Aufnahme: 1967
Luftkurort ITTENBACH
Die Siebengebirgs-Zeitung berichtete:
Ittenbach im Siebengebirge wird als fränkische Siedlung urkundlich schon vor mehr als tausend Jahren im Jahre 922 erwähnt. Nach Gründung der Zisterzienser-Abtei Heisterbach dieser zugehörig, war es später eine Filiale von Königswinter, bis es im Jahre 1667 zur selbständigen Pfarre erhoben wurde.

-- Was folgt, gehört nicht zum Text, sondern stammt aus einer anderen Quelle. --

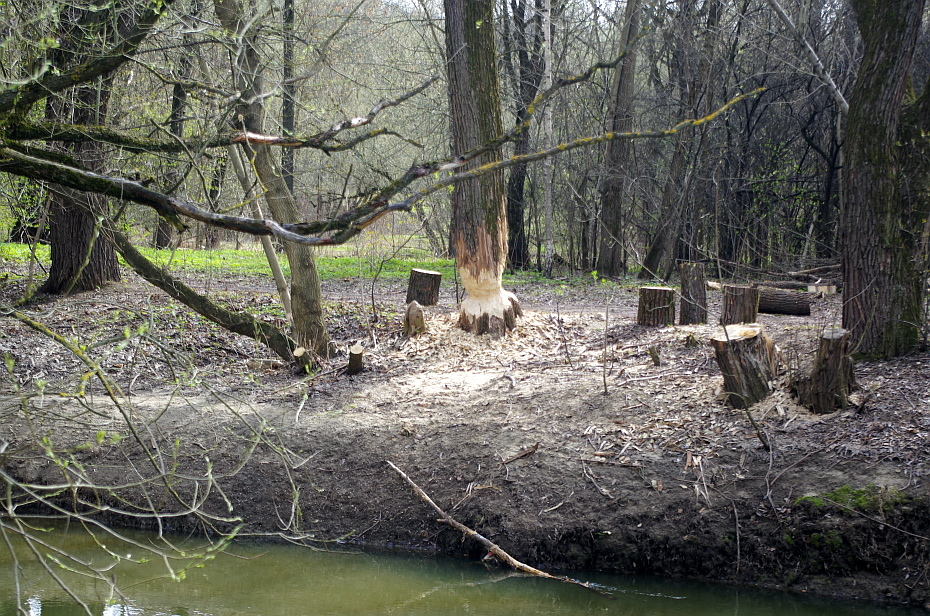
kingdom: Animalia
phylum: Chordata
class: Mammalia
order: Rodentia
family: Castoridae
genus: Castor
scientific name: Castor fiber
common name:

Die erste Kirche (1660 erbaut) musste wegen schlechten baulichen Zustandes im Jahre 1827 abgebrochen und konnte erst im Jahre 1894 durch eine neue ersetzt werden. Die Erbauung des Kirchturmes im Jahre 1894 gab diesem Bauwerk seinen vorläufigen Abschluss. Der schlichte, architektonisch schöne romanische Turm, weit sichtbar von Nord und Ost, hebt Kirche und Dorf wirksam aus der Landschaft heraus. Mehrfach wurde die Kirche erweitert, zuletzt nach dem Zweiten Weltkrieg durch Anbau der Gnadenkapelle, die der Verehrung der Schmerzhaften Mutter geweiht ist.
Seitdem Königswinter im Jahre 1870 die Stadtrechte erworben hat, bildet Ittenbach als selbständige Gemeinde mit der Gemeinde Aegidienberg das Amt Königswinter-Land. Um die Jahrhundertwende war Ittenbach ein kleines und armes Bauern- und Arbeiterdorf. Viele Tagelöhner sahen sich durch die Stilllegung der Steinbrüche im Siebengebirge gezwungen, nach neuen Arbeitsmöglichkeiten auszuschauen.
Allmählich aber entwickelte sich seit Erbauung des Margarethenhofes in den Jahren 1903/04 der Fremdenverkehr. Nach und nach entstanden weitere Gehöfte, und wohlhabende Familien aus den benachbarten Städten begannen mit der Errichtung zahlreicher Villenbauten. Entscheidend für die Entwicklung Ittenbachs war der Ausbau der Straße Königswinter — Margarethenhöhe Ittenbach — Oberpleis im Jahre 1928 und später der Bau der Autobahn mit Ausfahrt zum Siebengebirge. Dadurch wurde Ittenbach in ganz ungeahnter Weise für den Fremdenverkehr aufgeschlossen.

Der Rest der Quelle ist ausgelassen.